§ **Material for this task**
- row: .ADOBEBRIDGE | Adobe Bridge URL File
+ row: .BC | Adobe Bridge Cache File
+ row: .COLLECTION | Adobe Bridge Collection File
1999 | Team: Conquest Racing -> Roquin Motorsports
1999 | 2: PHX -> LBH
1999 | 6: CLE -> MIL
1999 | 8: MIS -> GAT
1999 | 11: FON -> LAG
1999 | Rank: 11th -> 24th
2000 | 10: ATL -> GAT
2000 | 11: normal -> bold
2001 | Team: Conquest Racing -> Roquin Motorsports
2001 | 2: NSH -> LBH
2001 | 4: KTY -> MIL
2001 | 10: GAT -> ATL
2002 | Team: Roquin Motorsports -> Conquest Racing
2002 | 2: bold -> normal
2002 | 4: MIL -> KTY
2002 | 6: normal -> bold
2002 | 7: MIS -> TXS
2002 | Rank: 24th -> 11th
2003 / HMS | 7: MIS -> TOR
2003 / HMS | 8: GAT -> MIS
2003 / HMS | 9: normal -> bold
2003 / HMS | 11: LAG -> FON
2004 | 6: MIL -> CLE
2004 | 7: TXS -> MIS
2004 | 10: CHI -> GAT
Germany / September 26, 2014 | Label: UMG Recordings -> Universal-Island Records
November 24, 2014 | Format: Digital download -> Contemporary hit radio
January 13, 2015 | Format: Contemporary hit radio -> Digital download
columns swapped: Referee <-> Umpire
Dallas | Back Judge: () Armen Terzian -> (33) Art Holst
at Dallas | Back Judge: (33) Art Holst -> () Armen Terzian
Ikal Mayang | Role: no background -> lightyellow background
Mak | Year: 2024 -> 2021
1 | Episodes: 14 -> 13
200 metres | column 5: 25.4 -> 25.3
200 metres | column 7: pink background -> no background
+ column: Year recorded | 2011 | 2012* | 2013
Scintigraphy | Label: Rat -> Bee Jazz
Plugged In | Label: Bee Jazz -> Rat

§ **Request**
Return all of the lines above, repeating each one exactly.

§ **Written solution**
- row: .ADOBEBRIDGE | Adobe Bridge URL File
+ row: .BC | Adobe Bridge Cache File
+ row: .COLLECTION | Adobe Bridge Collection File
1999 | Team: Conquest Racing -> Roquin Motorsports
1999 | 2: PHX -> LBH
1999 | 6: CLE -> MIL
1999 | 8: MIS -> GAT
1999 | 11: FON -> LAG
1999 | Rank: 11th -> 24th
2000 | 10: ATL -> GAT
2000 | 11: normal -> bold
2001 | Team: Conquest Racing -> Roquin Motorsports
2001 | 2: NSH -> LBH
2001 | 4: KTY -> MIL
2001 | 10: GAT -> ATL
2002 | Team: Roquin Motorsports -> Conquest Racing
2002 | 2: bold -> normal
2002 | 4: MIL -> KTY
2002 | 6: normal -> bold
2002 | 7: MIS -> TXS
2002 | Rank: 24th -> 11th
2003 / HMS | 7: MIS -> TOR
2003 / HMS | 8: GAT -> MIS
2003 / HMS | 9: normal -> bold
2003 / HMS | 11: LAG -> FON
2004 | 6: MIL -> CLE
2004 | 7: TXS -> MIS
2004 | 10: CHI -> GAT
Germany / September 26, 2014 | Label: UMG Recordings -> Universal-Island Records
November 24, 2014 | Format: Digital download -> Contemporary hit radio
January 13, 2015 | Format: Contemporary hit radio -> Digital download
columns swapped: Referee <-> Umpire
Dallas | Back Judge: () Armen Terzian -> (33) Art Holst
at Dallas | Back Judge: (33) Art Holst -> () Armen Terzian
Ikal Mayang | Role: no background -> lightyellow background
Mak | Year: 2024 -> 2021
1 | Episodes: 14 -> 13
200 metres | column 5: 25.4 -> 25.3
200 metres | column 7: pink background -> no background
+ column: Year recorded | 2011 | 2012* | 2013
Scintigraphy | Label: Rat -> Bee Jazz
Plugged In | Label: Bee Jazz -> Rat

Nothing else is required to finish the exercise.